Photorealistic renderings do require more time and different software than normal 3-D models, so ask your architect up front if he or she can offer the service. Price and quality of photorealistic renderings vary widely, so it’s always a fantastic idea to do your research and see examples until you’ve got them done. Businesses that specialize in these renderings may charge around a few hundred bucks per picture.

Dylan Chappell Architects

You shouldn’t hire an architect just because their digital arsenal consists of photorealistic 3-D renderings. It is a lot more important to have experience doing projects like yours and also to come highly recommended, that you’ve seen and enjoy the other projects, which you work well together. The technology on the planet will not compensate for these fundamentals! Read and search the skilled listings on to see portfolios and reviews and locate an architect whose work you love. If your architect doesn’t specialize in photorealistic renderings, you can always possess the rendering outsourced into a photorealism specialist.

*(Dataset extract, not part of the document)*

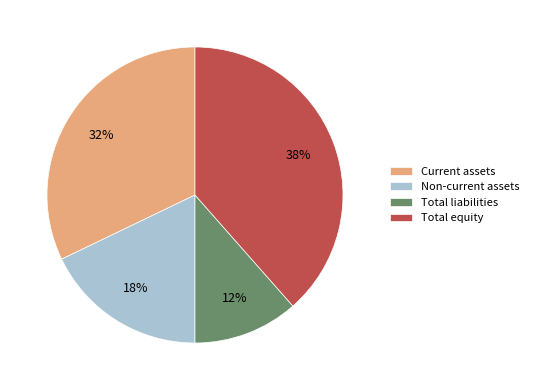

Does Total equity represent more than half of the total?

No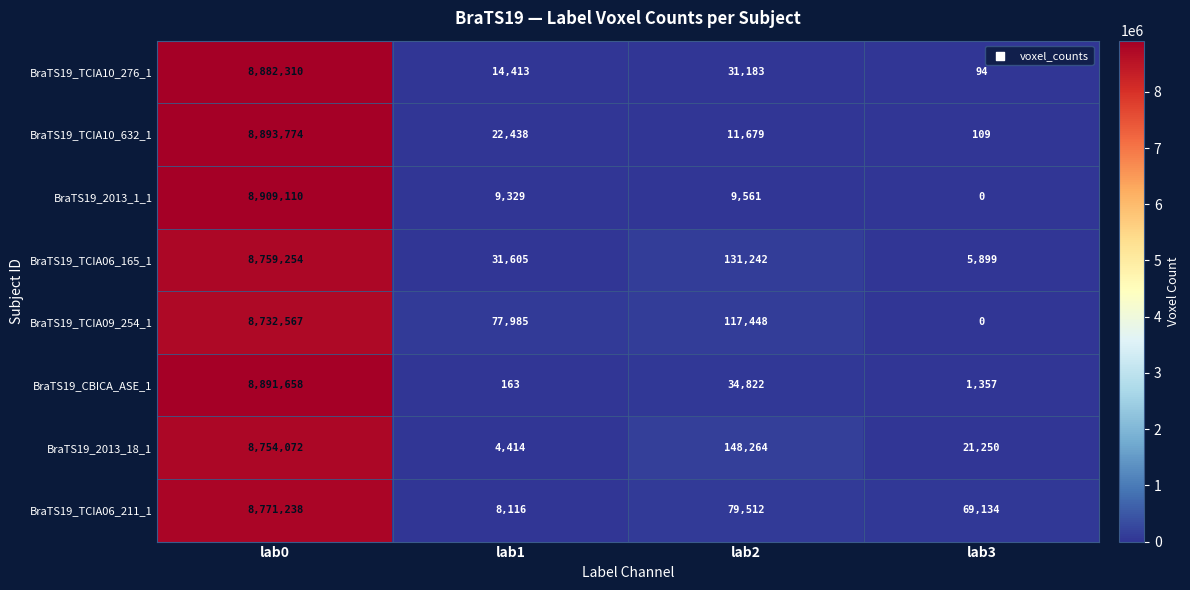

How many data points does each series have?

4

Find photorealistic rendering specialists

When the total design, scale and style of your home have been determined, it is time to start working on the facts the fun things. Photorealistic renderings are a great way to compare and contrast multiple substance choices, colors and other finishing touches supplied by your designer.

Photorealistic renderings are different from 3-D renderings. Photorealistic renderings illustrate the color, texture and materials of a structure. Three-D images show the size, width and placement of a structure. Think of it this way: 3-D would demonstrate the thickness of kitchen cabinets in relation to the diameter of a counter; photorealistic renderings will demonstrate the wood grain and drawer pulls of their cabinets as well as the colors of the terrazzo tile countertop.

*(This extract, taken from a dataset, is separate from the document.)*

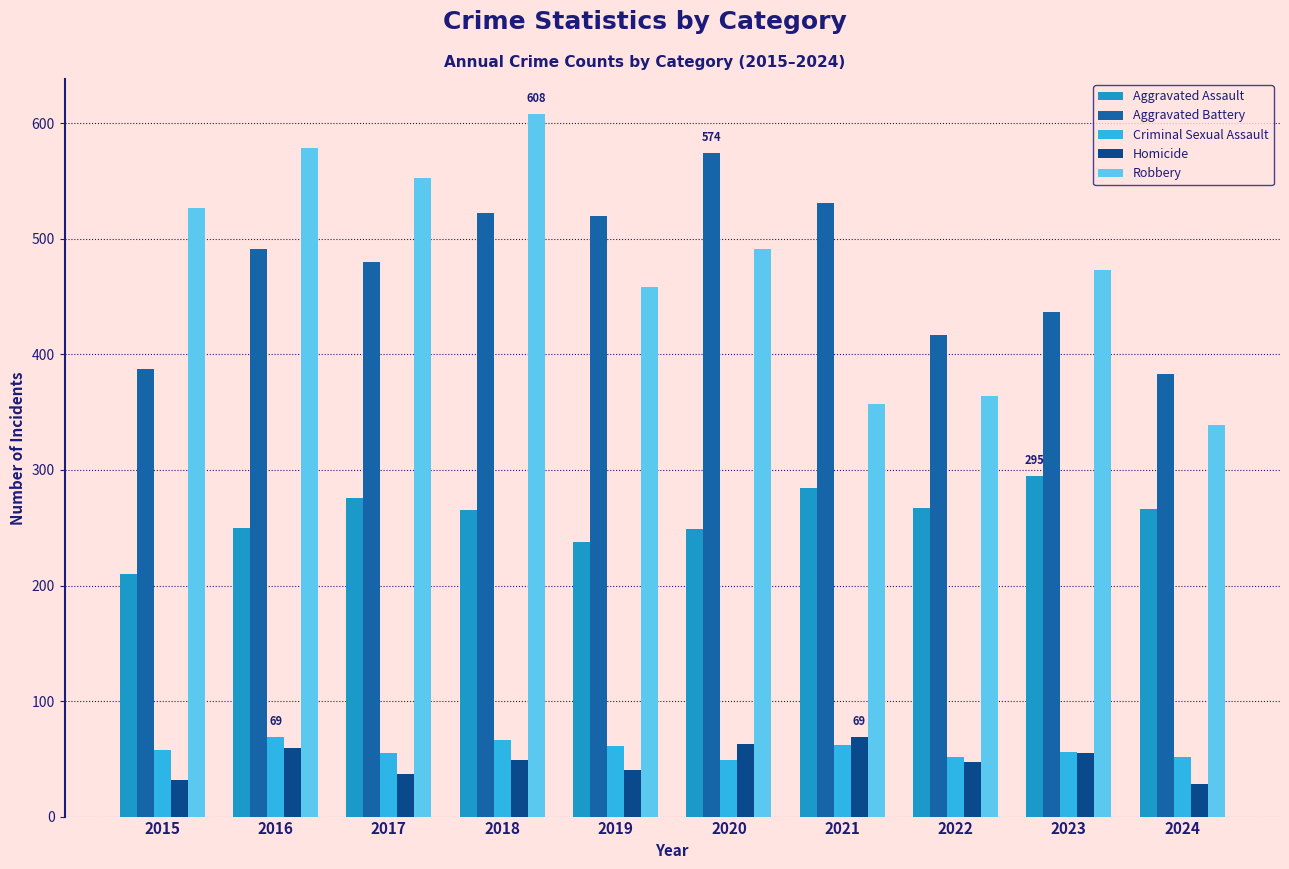

How many bars are there in each group?

5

How to tell the difference between a photo and a rendering

Aloha Pools Pty Ltd

The most difficult and time-consuming sections of designing a new home are often deciding on most of the fixtures, materials and “fun things.” Once construction begins, altering the finish materials frequently contributes to change orders and construction delays — and of course a spike in prices. Present-day clients of mine just decided they wanted to change their entry porch from timber decking to rock. We all agreed the rock would look better, and we hadn’t framed the deck yet, since the floor joist needed to be 3 inches lower to accommodate the rock. It would’ve been far more costly and time consuming to produce the change if the flooring joists already had been in place.

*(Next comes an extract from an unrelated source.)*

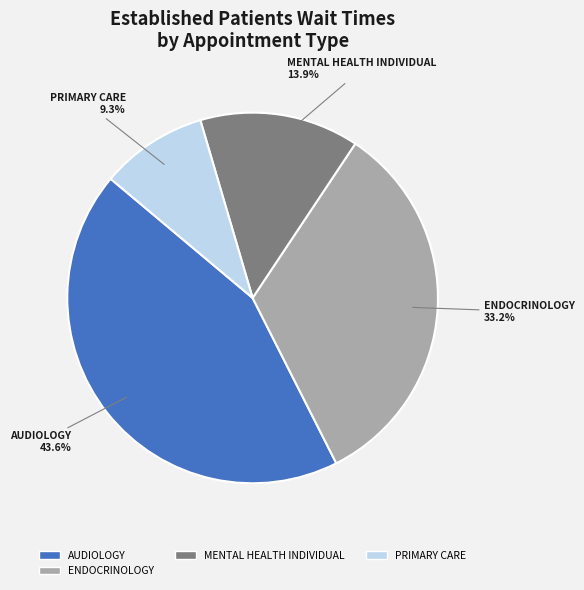

Is there a majority slice in this chart?

No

3 Matters Photorealistic Renderings Can Help You Do
1. Visualize the finishes.
No matter how much you use your imagination, there’s not any better way to understand what your finishes will look like in your house than by viewing a photo of your house using the real materials. There is a reason for the oft-used adage “A picture is worth a thousand words.”

Aloha Pools Pty Ltd

2. Compare and contrast. If you are anything like me, you generally have at least a couple of ideas for each space in your home. Seeing each option in front of you is the easiest way to create a determination. Photorealistic renderings effectively compare and contrast different material choices right before your eyes. Will the darker soapstone look better using the cabinets, or should you use a white Carrara marble?

Lewis Aquatech

3. Reduce change orders. Want your job to remain on budget? Eliminating as numerous change orders as you possibly can make a huge impact. Different end materials can influence wall and floor thicknesses, overall building weight and other structural elements. By having all your finishes picked out before you begin construction, you can drastically lower the odds of change orders down the road. Remember the stone-versus-wood-entry-porch illustration from one of my recent clients? The identical principle applies to other projects.

What is great architecture? We tend to think that great architecture is giving clients the very best design for their specific lifestyle and price range. Employing photorealistic renderings is one of the numerous tools a modern architect can use to make that occur.

More: Find an architect or designer near you

Tell us What tools have you used to picture a home job?